**TASK TO CARRY OUT**
Below are some records. Write out exactly their lines from the one with "Zápich do torty" through the one with "Alpha Centauri saatine göre saat kaç?", and leave the pictures behind.

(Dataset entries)
_ _ _ _ _
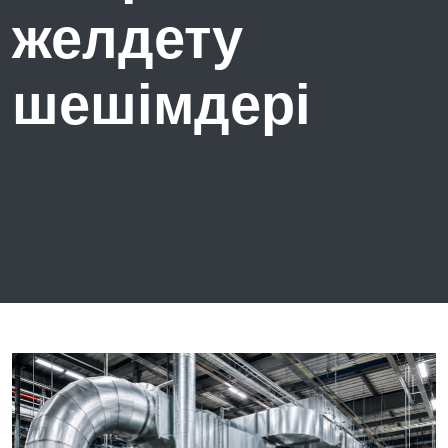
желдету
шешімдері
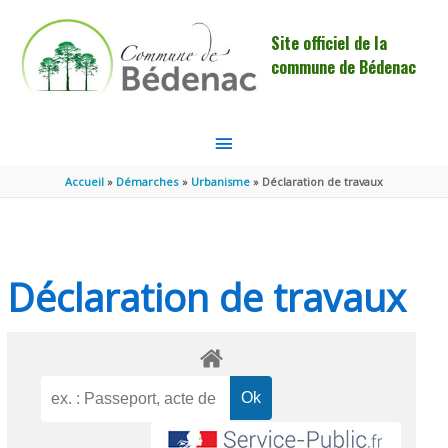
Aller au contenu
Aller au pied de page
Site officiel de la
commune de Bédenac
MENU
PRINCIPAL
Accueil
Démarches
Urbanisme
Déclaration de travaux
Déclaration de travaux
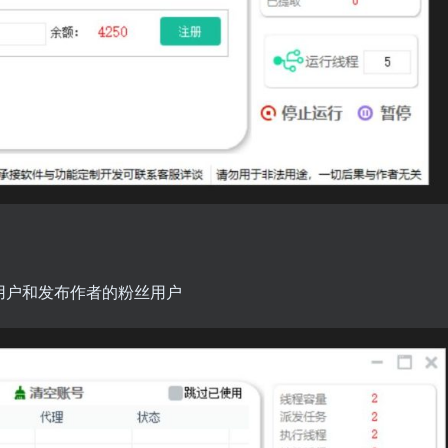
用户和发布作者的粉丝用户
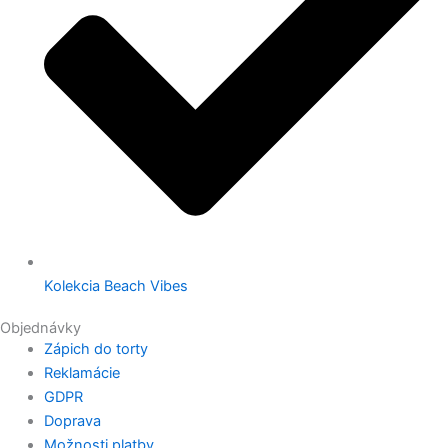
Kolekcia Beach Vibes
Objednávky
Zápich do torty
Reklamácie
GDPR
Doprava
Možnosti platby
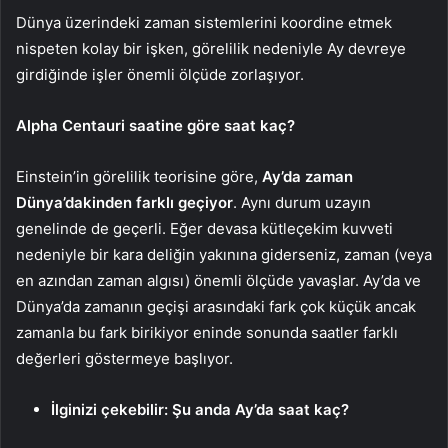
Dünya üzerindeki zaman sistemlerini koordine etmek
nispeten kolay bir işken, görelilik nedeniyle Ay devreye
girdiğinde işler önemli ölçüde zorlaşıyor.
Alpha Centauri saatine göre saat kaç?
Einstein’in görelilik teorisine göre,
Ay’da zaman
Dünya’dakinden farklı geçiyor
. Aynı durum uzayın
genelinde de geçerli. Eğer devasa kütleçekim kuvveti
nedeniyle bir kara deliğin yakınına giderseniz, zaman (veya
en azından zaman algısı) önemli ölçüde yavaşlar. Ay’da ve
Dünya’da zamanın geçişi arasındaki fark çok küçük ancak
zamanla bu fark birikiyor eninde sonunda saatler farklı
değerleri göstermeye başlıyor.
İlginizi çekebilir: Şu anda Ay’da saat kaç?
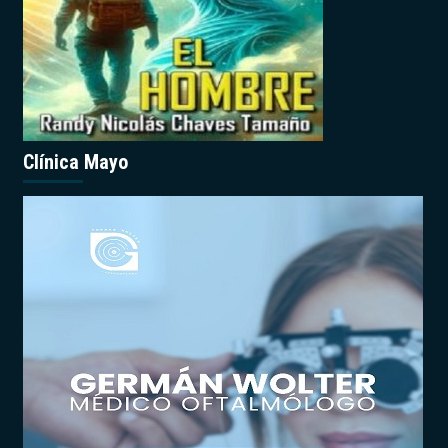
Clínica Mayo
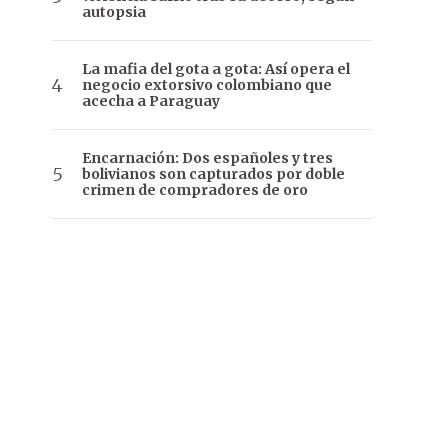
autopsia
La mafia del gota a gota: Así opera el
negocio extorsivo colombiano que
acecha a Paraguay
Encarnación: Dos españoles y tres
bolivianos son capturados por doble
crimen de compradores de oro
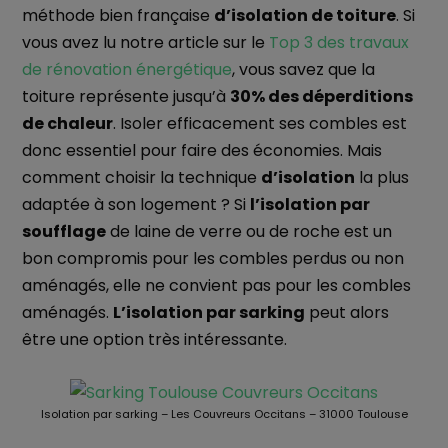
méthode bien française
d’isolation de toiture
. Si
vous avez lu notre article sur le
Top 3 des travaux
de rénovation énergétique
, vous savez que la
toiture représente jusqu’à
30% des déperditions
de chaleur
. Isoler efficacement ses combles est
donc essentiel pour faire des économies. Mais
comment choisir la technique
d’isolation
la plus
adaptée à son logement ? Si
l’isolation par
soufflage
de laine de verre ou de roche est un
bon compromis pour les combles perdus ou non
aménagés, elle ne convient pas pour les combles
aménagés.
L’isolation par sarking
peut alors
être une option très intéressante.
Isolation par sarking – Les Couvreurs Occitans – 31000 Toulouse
_ _ _ _ _
**SOLUTION**
Zápich do torty
Reklamácie
GDPR
Doprava
Možnosti platby
Dünya üzerindeki zaman sistemlerini koordine etmek
nispeten kolay bir işken, görelilik nedeniyle Ay devreye
girdiğinde işler önemli ölçüde zorlaşıyor.
Alpha Centauri saatine göre saat kaç?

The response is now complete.